The application by Expert Tooling and Automation is for a factory, offices, a service yard suitable for heavy goods vehicles and car park.
 
The company wants to build them on a plot of unused land set aside for development at Lyons Park off Coundon Wedge Drive.
 
Houses in Lyons Drive back on to part of the site and the RSPCA’s animal centre in Coundon Wedge Drive is close to one corner.
 
Initially the plot was set aside for offices but nobody has came forward wanting to build any.
 
The company has its Midlands headquarters in Wickman’s Drive, Tile Hill, Coventry and makes production equipment for a range of sectors including the automotive industry, aerospace, and the medical industry.
 
People have chance until the end of February to tell Coventry City Council what they think about the proposals. A decision is expected from planners early in March.
 
The whole of Lyons Park was given outline planning permission for development in 2009 not long after the Jaguar factory was demolished.

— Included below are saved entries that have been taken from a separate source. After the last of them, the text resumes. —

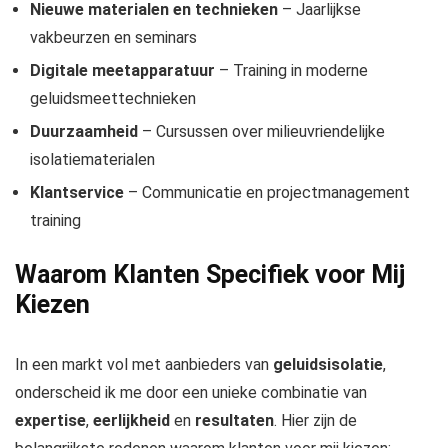
Nieuwe materialen en technieken
– Jaarlijkse
vakbeurzen en seminars
Digitale meetapparatuur
– Training in moderne
geluidsmeettechnieken
Duurzaamheid
– Cursussen over milieuvriendelijke
isolatiematerialen
Klantservice
– Communicatie en projectmanagement
training
Waarom Klanten Specifiek voor Mij
Kiezen
In een markt vol met aanbieders van
geluidsisolatie
,
onderscheid ik me door een unieke combinatie van
expertise
,
eerlijkheid
en
resultaten
. Hier zijn de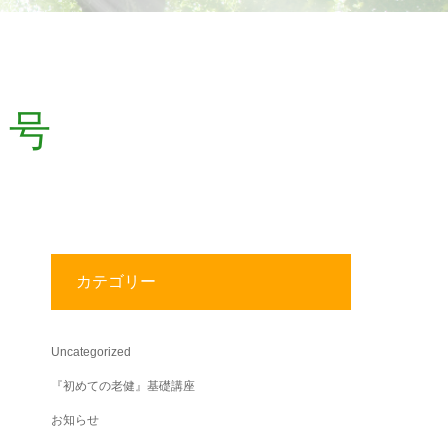
月号
カテゴリー
Uncategorized
『初めての老健』基礎講座
お知らせ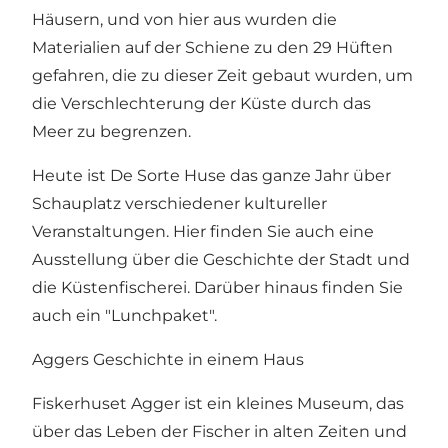
Häusern, und von hier aus wurden die
Materialien auf der Schiene zu den 29 Hüften
gefahren, die zu dieser Zeit gebaut wurden, um
die Verschlechterung der Küste durch das
Meer zu begrenzen.
Heute ist De Sorte Huse das ganze Jahr über
Schauplatz verschiedener kultureller
Veranstaltungen. Hier finden Sie auch eine
Ausstellung über die Geschichte der Stadt und
die Küstenfischerei. Darüber hinaus finden Sie
auch ein "Lunchpaket".
Aggers Geschichte in einem Haus
Fiskerhuset Agger
ist ein kleines Museum, das
über das Leben der Fischer in alten Zeiten und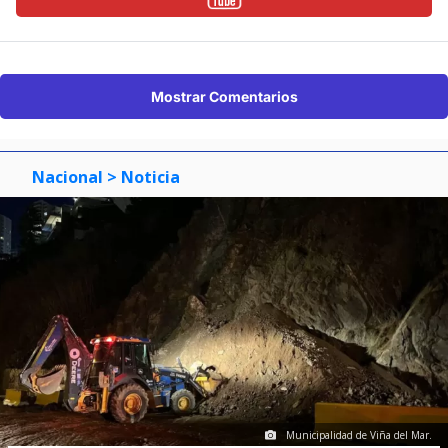
Mostrar Comentarios
Nacional
> Noticia
Municipalidad de Viña del Mar.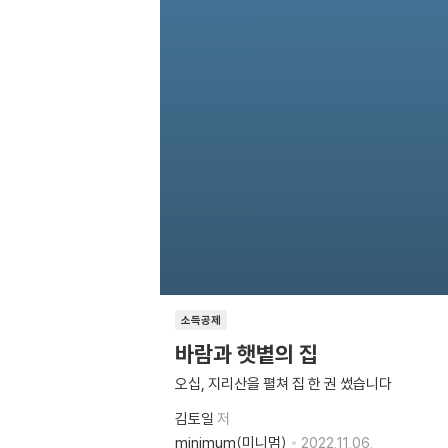
소득공제
바람과 햇볕의 집
오십, 지리산을 펼쳐 집 한 권 썼습니다
김토일
저
minimum(미니멈)
2022.11.06.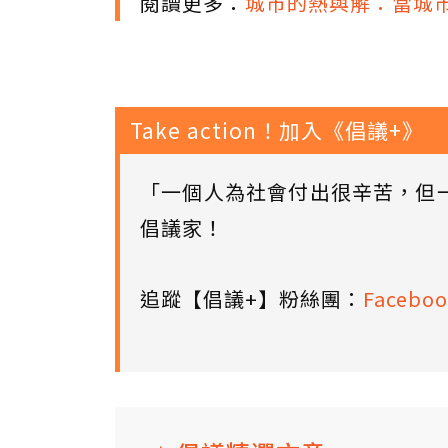
閱讀更多：
城市的熱與解：當城市
Take action！加入《倡議+》
「一個人為社會付出很辛苦，但
倡議家！
追蹤【倡議+】粉絲團：
Faceboo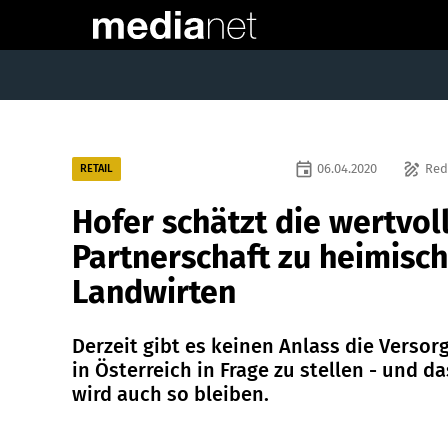
event
draw
06.04.2020
Red
RETAIL
Hofer schätzt die wertvol
Partnerschaft zu heimisc
Landwirten
Derzeit gibt es keinen Anlass die Versor
in Österreich in Frage zu stellen - und da
wird auch so bleiben.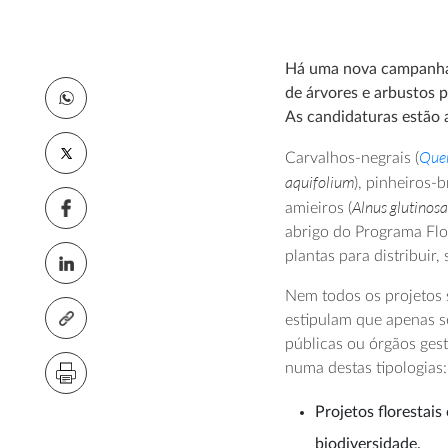
Há uma nova campanha 
de árvores e arbustos p
As candidaturas estão 
Quer
Carvalhos-negrais (
aquifolium
), pinheiros-b
Alnus glutinos
amieiros (
abrigo do Programa Flo
plantas para distribuir,
Nem todos os projetos s
estipulam que apenas s
públicas ou órgãos ges
numa destas tipologias:
Projetos florestai
biodiversidade.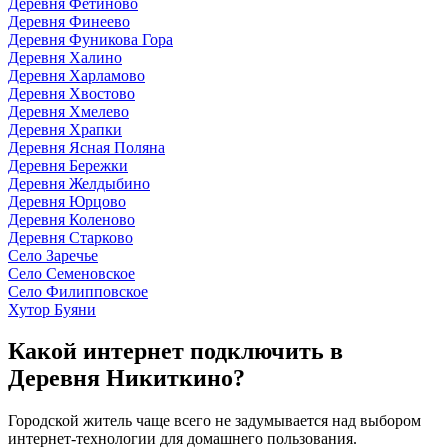
Деревня Фетиново
Деревня Финеево
Деревня Фуникова Гора
Деревня Халино
Деревня Харламово
Деревня Хвостово
Деревня Хмелево
Деревня Храпки
Деревня Ясная Поляна
Деревня Бережки
Деревня Желдыбино
Деревня Юрцово
Деревня Коленово
Деревня Старково
Село Заречье
Село Семеновское
Село Филипповское
Хутор Буяни
Какой интернет подключить в
Деревня Никиткино?
Городской житель чаще всего не задумывается над выбором
интернет-технологии для домашнего пользования.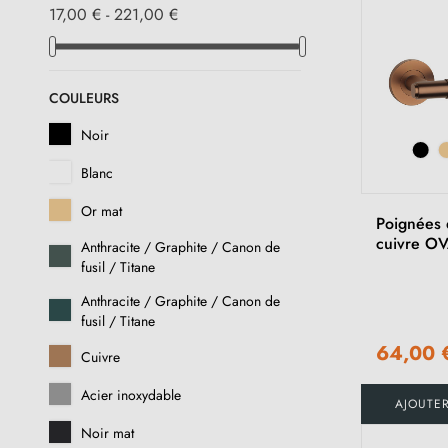
17,00 € - 221,00 €
COULEURS
Noir
Blanc
Or mat
Poignées 
cuivre O
Anthracite / Graphite / Canon de
fusil / Titane
Anthracite / Graphite / Canon de
fusil / Titane
64,00 
Cuivre
Acier inoxydable
AJOUTE
Noir mat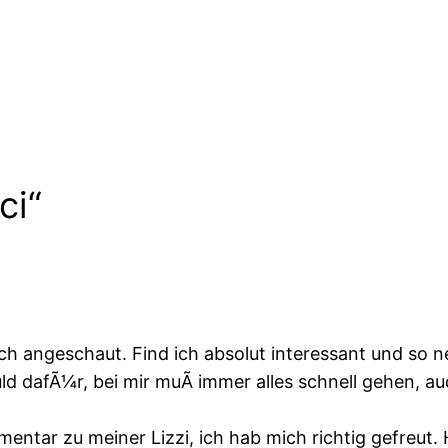
ci“
ch angeschaut. Find ich absolut interessant und so 
duld dafÃ¼r, bei mir muÃ immer alles schnell gehen,
entar zu meiner Lizzi, ich hab mich richtig gefreut.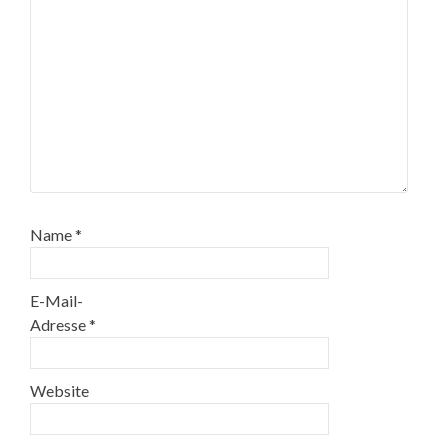
Name
*
E-Mail-
Adresse
*
Website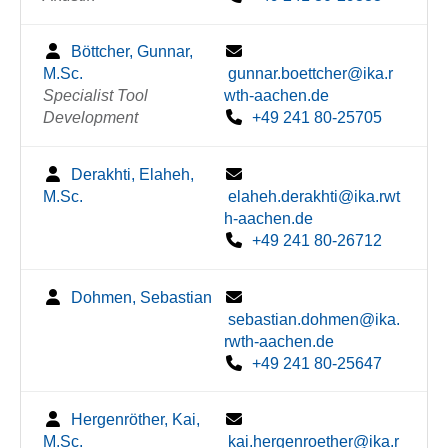
Böttcher, Gunnar,
M.Sc.
gunnar.boettcher@ika.r
Specialist Tool
wth-aachen.de
Development
+49 241 80-25705
Derakhti, Elaheh,
M.Sc.
elaheh.derakhti@ika.rwt
h-aachen.de
+49 241 80-26712
Dohmen, Sebastian
sebastian.dohmen@ika.
rwth-aachen.de
+49 241 80-25647
Hergenröther, Kai,
M.Sc.
kai.hergenroether@ika.r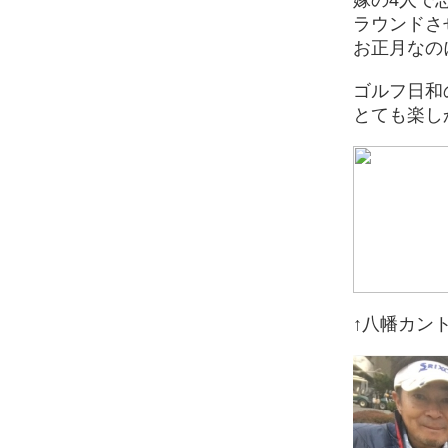
ラウンドさ
お正月なの
ゴルフ日和
とても楽し
↑八幡カン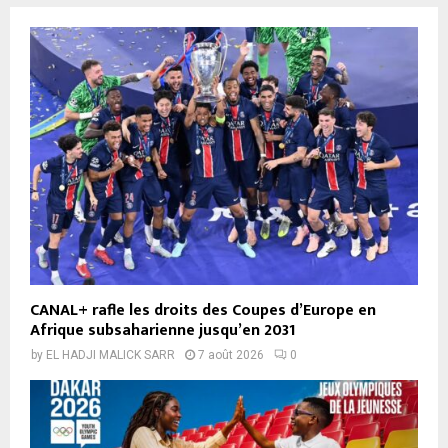
CANAL+ rafle les droits des Coupes d’Europe en
Afrique subsaharienne jusqu’en 2031
by
EL HADJI MALICK SARR
7 août 2026
0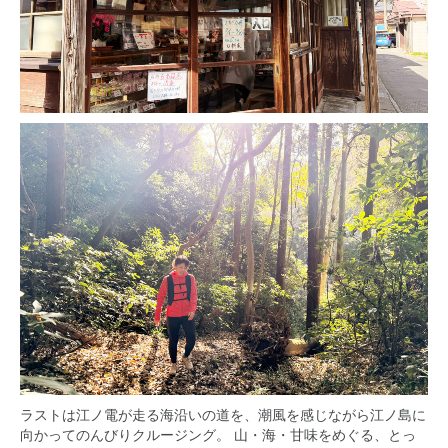
ラストは江ノ電が走る海沿いの道を、潮風を感じながら江ノ島に
向かってのんびりクルージング。 山・海・甘味をめぐる、とっ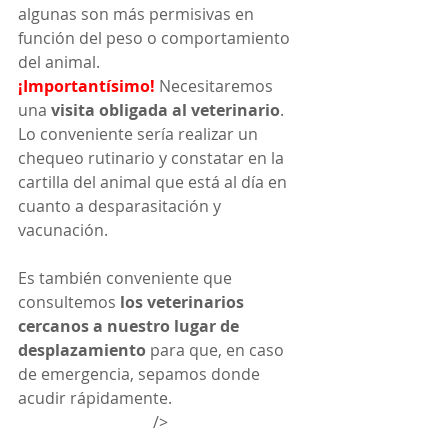
algunas son más permisivas en 
función del peso o comportamiento 
del animal.
¡Importantísimo!
 Necesitaremos 
una 
visita obligada al veterinario
. 
Lo conveniente sería realizar un 
chequeo rutinario y constatar en la 
cartilla del animal que está al día en 
cuanto a desparasitación y 
vacunación.
Es también conveniente que 
consultemos 
los veterinarios 
cercanos a nuestro lugar de 
desplazamiento
 para que, en caso 
de emergencia, sepamos donde 
acudir rápidamente.
/>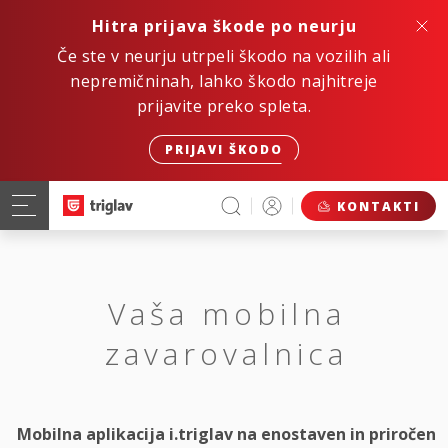
Hitra prijava škode po neurju
Če ste v neurju utrpeli škodo na vozilih ali
nepremičninah, lahko škodo najhitreje
prijavite preko spleta.
PRIJAVI ŠKODO
KONTAKTI
Vaša mobilna
zavarovalnica
Mobilna aplikacija i.triglav na enostaven in priročen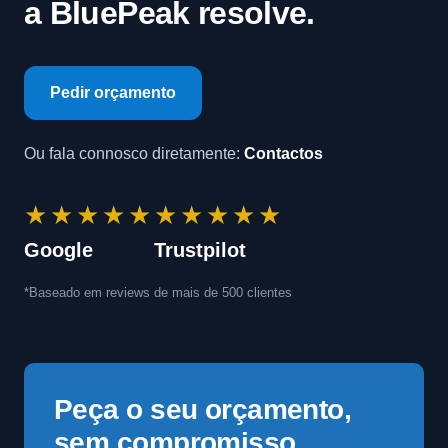
a BluePeak resolve.
Pedir orçamento
Ou fala connosco diretamente:
Contactos
★★★★★
★★★★★
Google
Trustpilot
*Baseado em reviews de mais de 500 clientes
Peça o seu orçamento,
sem compromisso.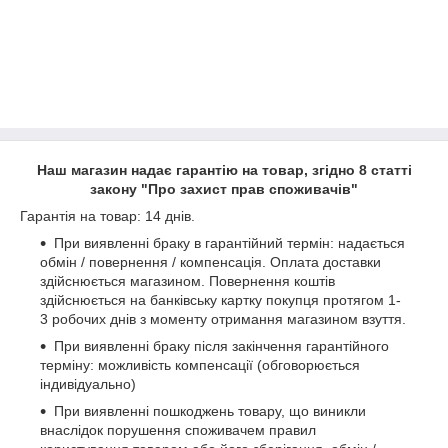
Наш магазин надає гарантію на товар, згідно 8 статті
закону "Про захист прав споживачів"
Гарантія на товар: 14 днів.
При виявленні браку в гарантійний термін: надається
обмін / повернення / компенсація. Оплата доставки
здійснюється магазином. Повернення коштів
здійснюється на банківську картку покупця протягом 1-
3 робочих днів з моменту отримання магазином взуття.
При виявленні браку після закінчення гарантійного
терміну: можливість компенсації (обговорюється
індивідуально)
При виявленні пошкоджень товару, що виникли
внаслідок порушення споживачем правил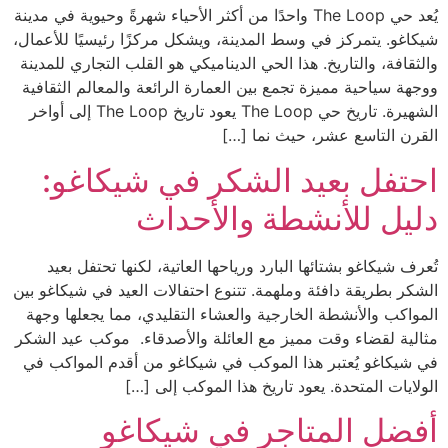
يُعد حي The Loop واحدًا من أكثر الأحياء شهرةً وحيوية في مدينة
شيكاغو. يتمركز في وسط المدينة، ويشكل مركزًا رئيسيًا للأعمال،
والثقافة، والتاريخ. هذا الحي الديناميكي هو القلب التجاري للمدينة
ووجهة سياحية مميزة تجمع بين العمارة الرائعة والمعالم الثقافية
الشهيرة. تاريخ حي The Loop يعود تاريخ The Loop إلى أواخر
القرن التاسع عشر، حيث نما […]
احتفل بعيد الشكر في شيكاغو:
دليل للأنشطة والأحداث
تُعرف شيكاغو بشتائها البارد ورياحها العاتية، لكنها تحتفل بعيد
الشكر بطريقة دافئة وملهمة. تتنوع احتفالات العيد في شيكاغو بين
المواكب والأنشطة الخارجية والعشاء التقليدي، مما يجعلها وجهة
مثالية لقضاء وقت مميز مع العائلة والأصدقاء. موكب عيد الشكر
في شيكاغو يُعتبر هذا الموكب في شيكاغو من أقدم المواكب في
الولايات المتحدة. يعود تاريخ هذا الموكب إلى […]
أفضل المتاجر في شيكاغو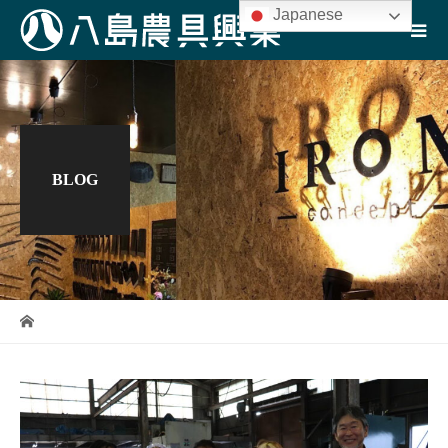
Japanese
BLOG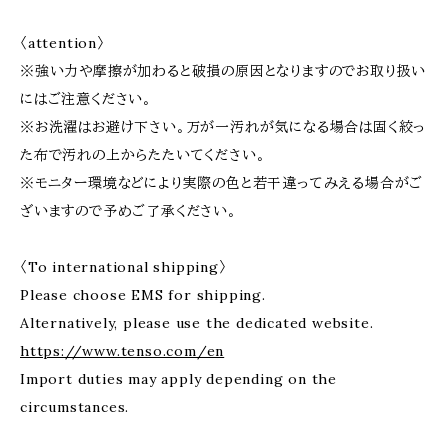
〈attention〉
※強い力や摩擦が加わると破損の原因となりますのでお取り扱い
にはご注意ください。
※お洗濯はお避け下さい。万が一汚れが気になる場合は固く絞っ
た布で汚れの上からたたいてください。
※モニター環境などにより実際の色と若干違ってみえる場合がご
ざいますので予めご了承ください。
〈To international shipping〉
Please choose EMS for shipping.
Alternatively, please use the dedicated website.
https://www.tenso.com/en
Import duties may apply depending on the
circumstances.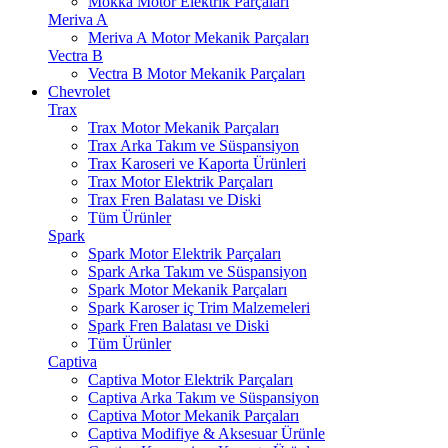
Mokka Motor Elektrik Parçaları
Meriva A
Meriva A Motor Mekanik Parçaları
Vectra B
Vectra B Motor Mekanik Parçaları
Chevrolet
Trax
Trax Motor Mekanik Parçaları
Trax Arka Takım ve Süspansiyon
Trax Karoseri ve Kaporta Ürünleri
Trax Motor Elektrik Parçaları
Trax Fren Balatası ve Diski
Tüm Ürünler
Spark
Spark Motor Elektrik Parçaları
Spark Arka Takım ve Süspansiyon
Spark Motor Mekanik Parçaları
Spark Karoser iç Trim Malzemeleri
Spark Fren Balatası ve Diski
Tüm Ürünler
Captiva
Captiva Motor Elektrik Parçaları
Captiva Arka Takım ve Süspansiyon
Captiva Motor Mekanik Parçaları
Captiva Modifiye & Aksesuar Ürünle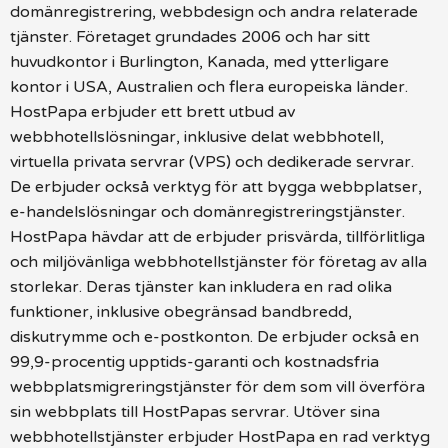
domänregistrering, webbdesign och andra relaterade
tjänster. Företaget grundades 2006 och har sitt
huvudkontor i Burlington, Kanada, med ytterligare
kontor i USA, Australien och flera europeiska länder.
HostPapa erbjuder ett brett utbud av
webbhotellslösningar, inklusive delat webbhotell,
virtuella privata servrar (VPS) och dedikerade servrar.
De erbjuder också verktyg för att bygga webbplatser,
e-handelslösningar och domänregistreringstjänster.
HostPapa hävdar att de erbjuder prisvärda, tillförlitliga
och miljövänliga webbhotellstjänster för företag av alla
storlekar. Deras tjänster kan inkludera en rad olika
funktioner, inklusive obegränsad bandbredd,
diskutrymme och e-postkonton. De erbjuder också en
99,9-procentig upptids-garanti och kostnadsfria
webbplatsmigreringstjänster för dem som vill överföra
sin webbplats till HostPapas servrar. Utöver sina
webbhotellstjänster erbjuder HostPapa en rad verktyg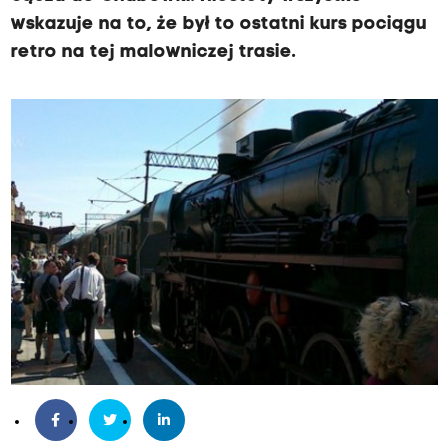
wskazuje na to, że był to ostatni kurs pociągu
retro na tej malowniczej trasie.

Several companies have already moved in.
 
In December last year, council planners gave permission for a 40,000 metre square warehouse at Lyons Park, which is believed to be for online retail giant Amazon .
 
The plans, which would create an estimated 1,600 jobs – and even more at Christmas, prompted major opposition with more than 100 objections lodged over complaints including noise, congestion and light pollution.
 
Browns Lane began as a Daimler-owned Second World War shadow factory before Jaguar took over the site in 1950 and maintained car production until 2005. Among the most famous models made at the factory were the E-Type along with the XJ and XK.
 
In 2005 when the factory closed under a Ford sell-out, production moved to the Castle Bromwich plant leaving only the wood veneer operation which moved shortly afterwards.
 
Tragically, the iconic buildings were demolished in 2008.